Invictus International Consulting LLC, Alexandria, Virginia, has been awarded a $97,943,684 cost-reimbursement contract for Operational Simulated Cyber Environment Resiliency Software prototype/hardware. This contract provides for research and development of capabilities in modeling, simulation and testing cyber technologies across the full spectrum of cyber operations to aid the Air Force and the Department of Defense . Research and further development will provide the Air Force and DoD with next generation cyber tools and technologies that enhance cyber resiliency and can be rapidly transitioned and integrated to support Cyber Mission Forces. Work will be performed in Alexandria, Virginia, and is expected to be completed Feb. 3, 2025. This award is the result of a competitive acquisition and two offers were received. Fiscal 2021 research, development, test and evaluation funds in the amount of $967,000 are being obligated at the time of award. Air Force Research Laboratory, Rome, New York, is the contracting activity (FA8750-21-C-1504).

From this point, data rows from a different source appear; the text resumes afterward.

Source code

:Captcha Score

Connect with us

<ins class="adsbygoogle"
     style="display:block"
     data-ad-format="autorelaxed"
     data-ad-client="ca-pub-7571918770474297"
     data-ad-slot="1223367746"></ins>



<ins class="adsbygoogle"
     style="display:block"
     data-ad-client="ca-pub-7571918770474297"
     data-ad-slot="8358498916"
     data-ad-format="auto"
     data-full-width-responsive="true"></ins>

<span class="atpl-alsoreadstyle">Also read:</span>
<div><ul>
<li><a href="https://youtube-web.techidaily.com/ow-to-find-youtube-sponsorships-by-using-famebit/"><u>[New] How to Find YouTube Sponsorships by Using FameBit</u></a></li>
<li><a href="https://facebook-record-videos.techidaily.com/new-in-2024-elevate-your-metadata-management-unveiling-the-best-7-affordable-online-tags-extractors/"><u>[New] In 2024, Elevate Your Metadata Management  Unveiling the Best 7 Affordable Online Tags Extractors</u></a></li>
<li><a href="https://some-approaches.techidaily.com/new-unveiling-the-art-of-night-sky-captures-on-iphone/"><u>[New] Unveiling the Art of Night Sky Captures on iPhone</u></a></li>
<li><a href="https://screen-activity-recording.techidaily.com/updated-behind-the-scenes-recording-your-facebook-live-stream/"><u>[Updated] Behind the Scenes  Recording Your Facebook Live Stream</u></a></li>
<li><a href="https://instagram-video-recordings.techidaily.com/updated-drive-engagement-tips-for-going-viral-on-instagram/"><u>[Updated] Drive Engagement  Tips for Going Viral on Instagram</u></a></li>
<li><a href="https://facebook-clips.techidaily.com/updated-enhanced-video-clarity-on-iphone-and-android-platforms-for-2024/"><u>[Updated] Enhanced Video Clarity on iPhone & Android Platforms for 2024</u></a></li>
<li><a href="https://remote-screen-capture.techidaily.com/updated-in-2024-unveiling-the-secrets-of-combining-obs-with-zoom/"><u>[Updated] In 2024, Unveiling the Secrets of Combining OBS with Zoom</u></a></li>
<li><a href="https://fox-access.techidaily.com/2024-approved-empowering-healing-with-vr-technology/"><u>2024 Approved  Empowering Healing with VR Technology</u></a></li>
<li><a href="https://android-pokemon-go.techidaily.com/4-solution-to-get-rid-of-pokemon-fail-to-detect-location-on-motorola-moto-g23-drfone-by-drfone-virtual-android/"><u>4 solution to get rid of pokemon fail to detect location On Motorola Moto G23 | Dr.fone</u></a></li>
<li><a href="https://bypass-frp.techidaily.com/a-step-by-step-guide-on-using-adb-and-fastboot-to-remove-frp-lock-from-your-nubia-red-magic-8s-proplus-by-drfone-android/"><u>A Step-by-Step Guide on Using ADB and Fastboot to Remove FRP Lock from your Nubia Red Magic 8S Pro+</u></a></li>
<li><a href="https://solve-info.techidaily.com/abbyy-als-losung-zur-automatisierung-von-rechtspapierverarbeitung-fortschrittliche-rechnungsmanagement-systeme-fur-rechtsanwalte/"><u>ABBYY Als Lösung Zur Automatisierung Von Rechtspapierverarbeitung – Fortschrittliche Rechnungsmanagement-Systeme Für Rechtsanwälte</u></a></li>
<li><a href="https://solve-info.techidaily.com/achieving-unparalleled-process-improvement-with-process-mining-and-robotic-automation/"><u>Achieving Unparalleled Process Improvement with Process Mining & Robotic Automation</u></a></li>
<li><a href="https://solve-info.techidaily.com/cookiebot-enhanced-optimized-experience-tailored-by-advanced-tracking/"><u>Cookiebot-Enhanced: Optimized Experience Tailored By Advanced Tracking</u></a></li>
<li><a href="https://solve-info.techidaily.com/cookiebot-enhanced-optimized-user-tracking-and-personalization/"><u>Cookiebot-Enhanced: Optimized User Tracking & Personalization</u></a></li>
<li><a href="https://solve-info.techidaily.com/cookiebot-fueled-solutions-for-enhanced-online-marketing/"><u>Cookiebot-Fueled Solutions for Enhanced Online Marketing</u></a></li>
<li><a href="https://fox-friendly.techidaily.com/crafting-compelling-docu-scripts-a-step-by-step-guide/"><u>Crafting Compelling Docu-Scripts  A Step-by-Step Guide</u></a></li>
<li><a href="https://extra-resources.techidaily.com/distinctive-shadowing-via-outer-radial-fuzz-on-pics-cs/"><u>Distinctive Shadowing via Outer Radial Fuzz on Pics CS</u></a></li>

Leidos Inc., Reston, Virginia, has been awarded a $68,600,000 indefinite-delivery/indefinite-quantity contract with cost-plus-fixed-fee task orders for the Threat Assessment and Aircraft Protection Defensive Electronic Warfare program. This program will conduct innovative research and development to design expendable (ordinance) and directed-energy (signal) countermeasure concepts, in electro-optical and multi-spectrum electro-optical/radio-frequency domains, in response to an ever-changing missile threat landscape using threat exploitation; modeling and simulation evaluation; and hardware and field testing. Work will be performed at Wright-Patterson Air Force Base, Ohio, and is expected to be completed Jan. 29, 2025. This award is the result of a competitive acquisition and one offer was received. Fiscal 2020 and 2021 research, development, test and evaluation funds in the amount of $1,431,071 will be obligated at the time of award on the first task order. Air Force Research Laboratory, Wright-Patterson AFB, Ohio, is the contracting activity (FA8650-21-D-1014).